• WORK TO BE COMPLETED
Your task is to tally the lines of the listing containing the word "thumb" and report the figure alone.

• DATA EXTRACTS
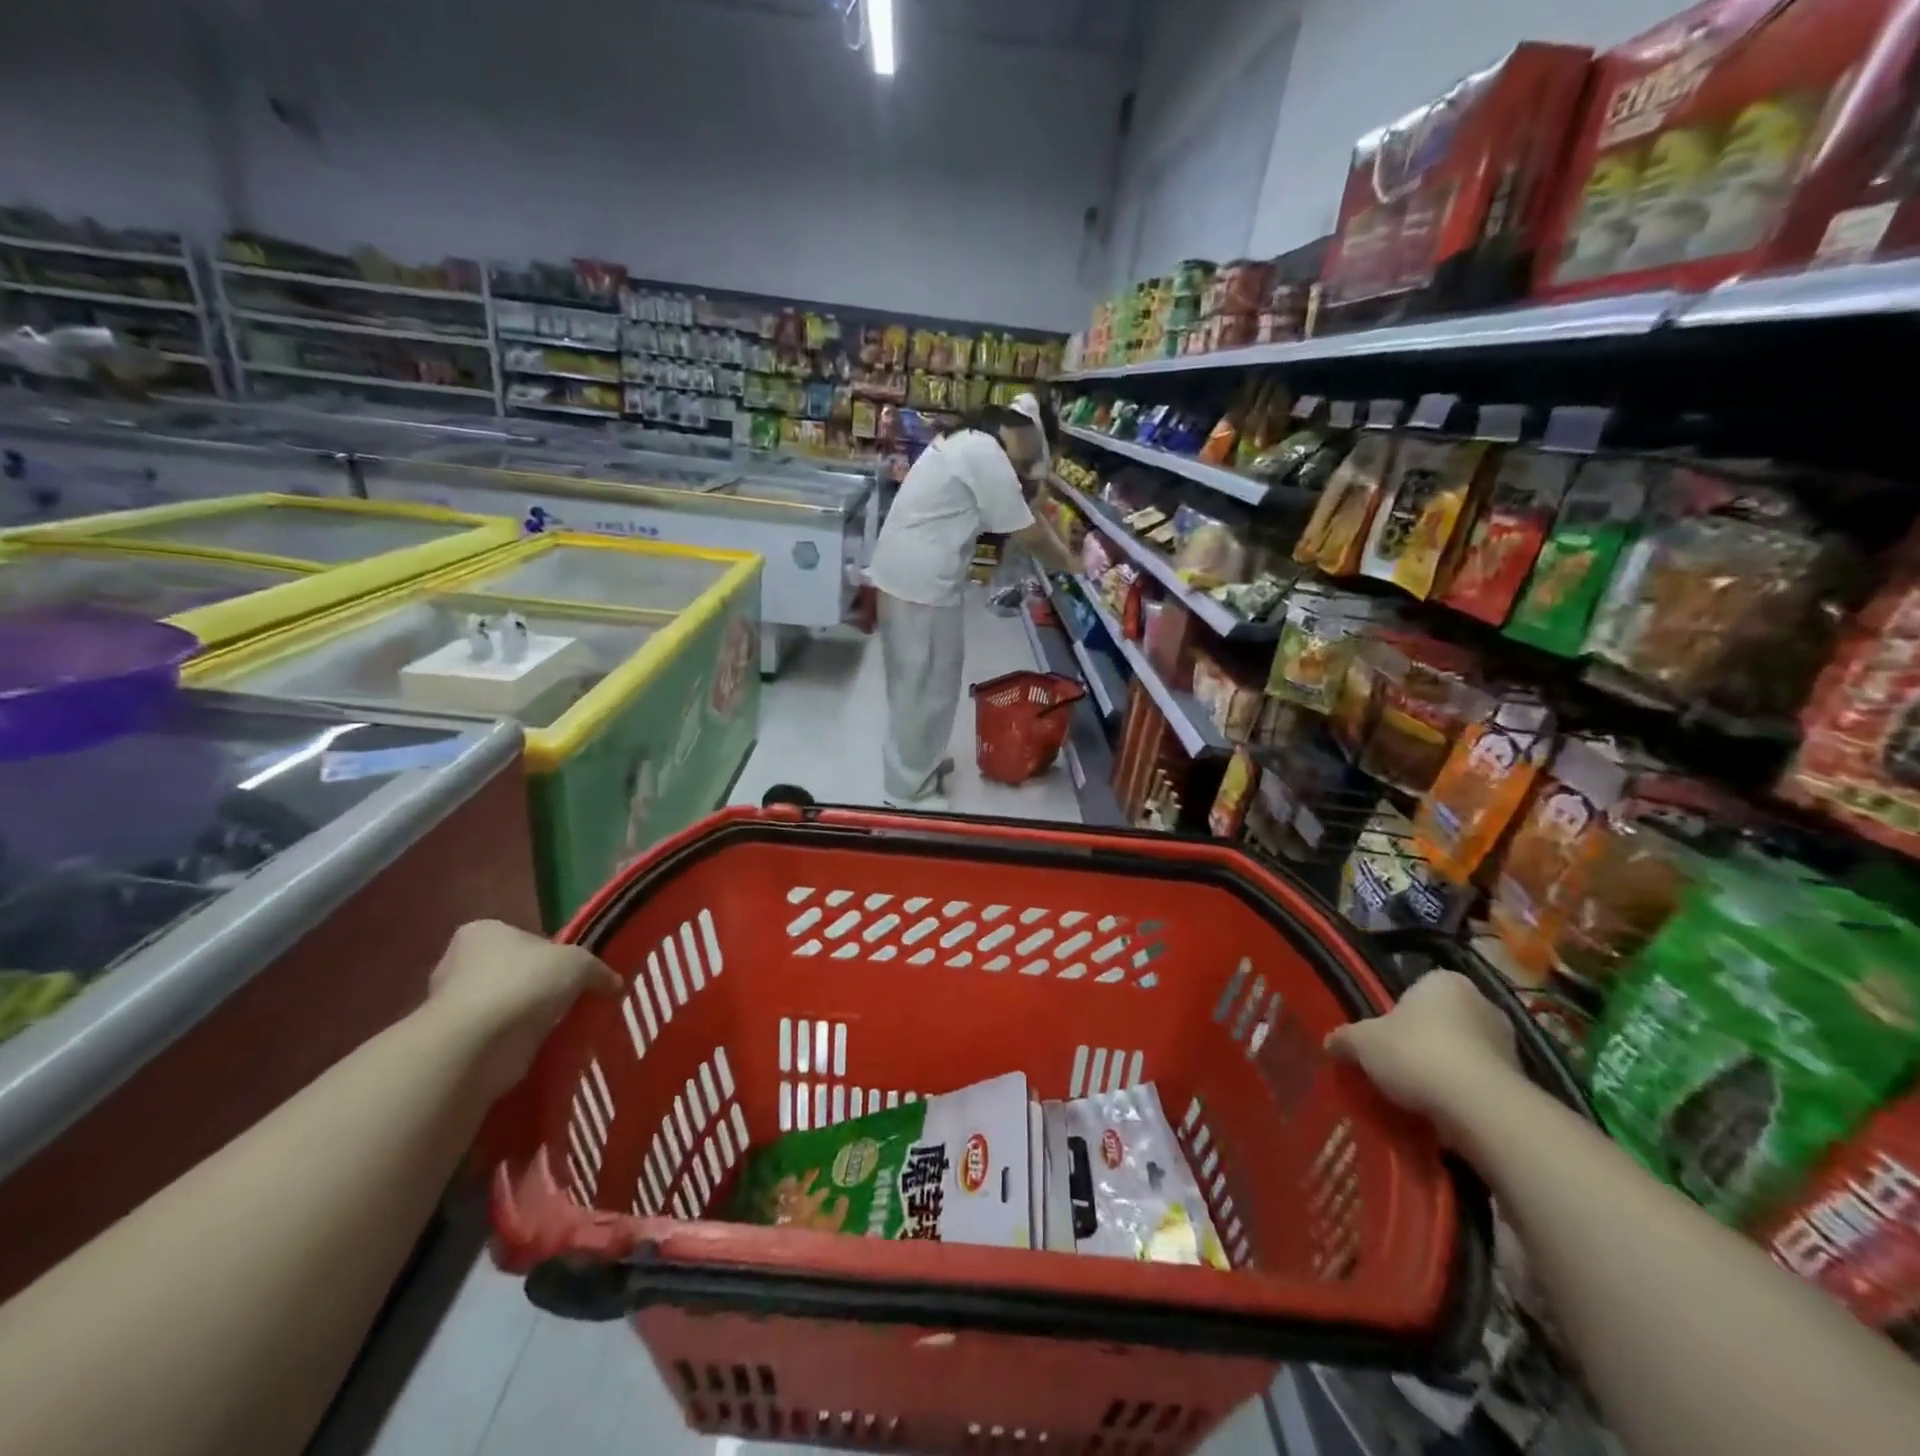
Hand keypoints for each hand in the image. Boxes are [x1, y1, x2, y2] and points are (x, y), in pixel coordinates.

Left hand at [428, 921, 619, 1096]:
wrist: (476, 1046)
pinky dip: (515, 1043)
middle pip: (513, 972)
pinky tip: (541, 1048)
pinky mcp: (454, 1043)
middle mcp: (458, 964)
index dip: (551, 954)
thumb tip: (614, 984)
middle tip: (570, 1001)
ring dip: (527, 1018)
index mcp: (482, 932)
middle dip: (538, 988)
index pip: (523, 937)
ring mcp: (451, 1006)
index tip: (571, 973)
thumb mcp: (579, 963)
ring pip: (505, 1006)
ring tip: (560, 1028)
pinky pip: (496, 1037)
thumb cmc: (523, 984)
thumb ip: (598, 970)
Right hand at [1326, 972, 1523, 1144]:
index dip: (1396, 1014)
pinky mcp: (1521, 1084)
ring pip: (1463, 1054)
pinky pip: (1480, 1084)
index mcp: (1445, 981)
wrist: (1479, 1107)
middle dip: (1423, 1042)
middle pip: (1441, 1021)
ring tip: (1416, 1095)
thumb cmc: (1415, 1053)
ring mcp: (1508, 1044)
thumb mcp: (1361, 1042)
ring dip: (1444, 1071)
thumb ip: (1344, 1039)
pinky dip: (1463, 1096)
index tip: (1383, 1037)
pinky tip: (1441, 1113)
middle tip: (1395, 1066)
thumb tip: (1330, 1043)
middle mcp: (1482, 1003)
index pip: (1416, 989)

• RESULT OF THE EXERCISE
8